Le jour où j’ai testé le Défi Veggie

L’Association végétarienne de France organise régulièrement des Défis Veggie pour s’essayer à l’alimentation végétale. Conférences, débats et ateliers cuisine ont rythmé ces trois semaines durant lesquelles Sophie, lectrice assidue d’A Nous Paris, a pu réunir ses impressions sur ce mode de vie de plus en plus répandu. Elle revient sur son expérience.

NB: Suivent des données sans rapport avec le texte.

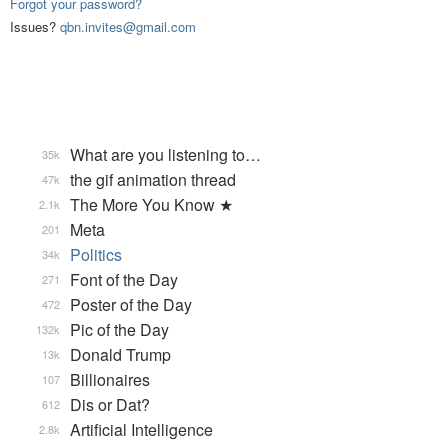
Forgot your password?
Issues?
qbn.invites@gmail.com
What are you listening to…
35k
the gif animation thread
47k
The More You Know ★
2.1k
Meta
201
Politics
34k
Font of the Day
271
Poster of the Day
472
Pic of the Day
132k
Donald Trump
13k
Billionaires
107
Dis or Dat?
612
Artificial Intelligence
2.8k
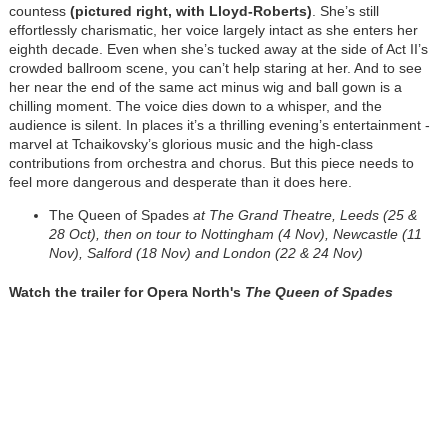
countess
(pictured right, with Lloyd-Roberts)
. She’s still
effortlessly charismatic, her voice largely intact as she enters her
eighth decade. Even when she’s tucked away at the side of Act II’s
crowded ballroom scene, you can’t help staring at her. And to see
her near the end of the same act minus wig and ball gown is a
chilling moment. The voice dies down to a whisper, and the
audience is silent. In places it’s a thrilling evening’s entertainment -
marvel at Tchaikovsky’s glorious music and the high-class
contributions from orchestra and chorus. But this piece needs to
feel more dangerous and desperate than it does here.
The Queen of Spades
at The Grand Theatre, Leeds (25 &
28 Oct), then on tour to Nottingham (4 Nov), Newcastle (11
Nov), Salford (18 Nov) and Londo
n (22 & 24 Nov)
Watch the trailer for Opera North's
The Queen of Spades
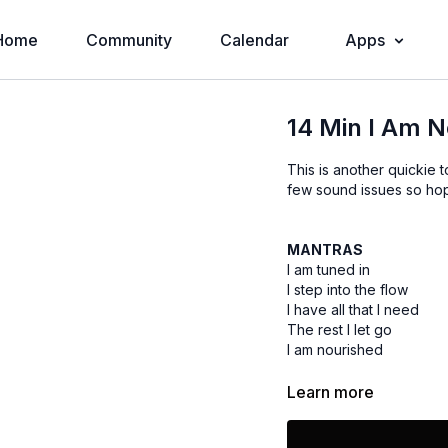
Home
Community
Calendar
Apps
14 Min I Am 
This is another quickie t
few sound issues so hope
MANTRAS
I am tuned in
I step into the flow
I have all that I need
The rest I let go
I am nourished
Learn more
EQUIPMENT
None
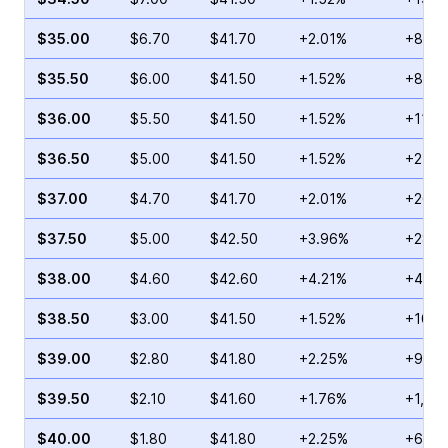
$35.00
$6.70
$41.70
+2.01%
+80.6
$35.50
$6.00
$41.50
+1.52%
+84.3
$36.00
$5.50
$41.50
+1.52%
+119.
$36.50
$5.00
$41.50
+1.52%
+247.
$37.00
$4.70
$41.70
+2.01%
+266.
$37.50
$5.00
$42.50
+3.96%
+282.
$38.00
$4.60
$42.60
+4.21%
+418.
$38.50
$3.00
$41.50
+1.52%
+101.
$39.00
$2.80
$41.80
+2.25%
+925.
$39.50
$2.10
$41.60
+1.76%
+1,60
$40.00
$1.80
$41.80
+2.25%
+691.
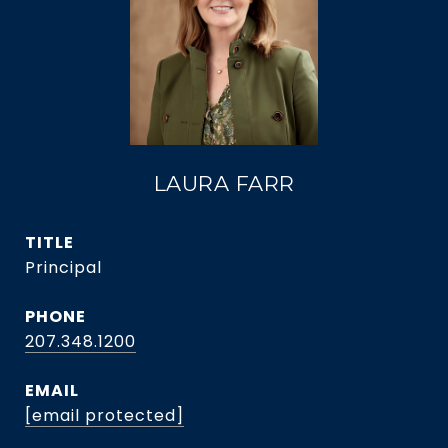
LAURA FARR
TITLE
Principal
PHONE
207.348.1200
EMAIL
[email protected]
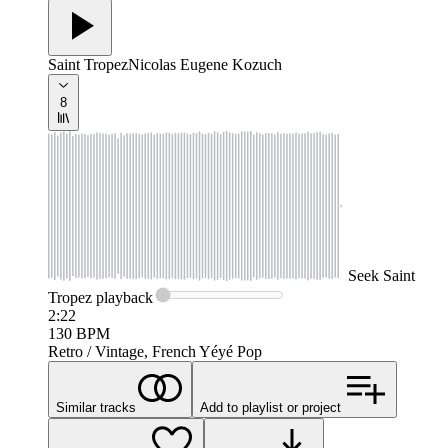
Saint Tropez
Nicolas Eugene Kozuch
8
Seek
Saint
Tropez
playback
2:22
130
BPM
Retro / Vintage, French Yéyé Pop
Similar tracks
Add to playlist or project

En janvier 2017, pleine de bonnes résolutions, j’ai commencé ma transition vers le végétarisme. Un défi moins aisé qu’il n’y paraissait – même si je n’ai jamais été une grande mordue de viande -, j’ai donc découvert qu’on ne naissait pas vegan, on le devenait, non sans une certaine volonté. 
Retrouver un mode d’alimentation sain et équilibré, tel était le but qui m’animait alors à l’aube de ce nouveau défi.

C’est avec plein d’à prioris en tête que je commençai donc mon vegan challenge. « Mais que mange donc un végétalien hormis des graines et des légumes » ?
Sur-motivée quoique perdue, j’entamais donc ce défi veggie en ignorant que tous mes clichés seraient réduits à néant quelques semaines plus tard. 

Premier jour, premier défi : « Ca mange quoi ? » 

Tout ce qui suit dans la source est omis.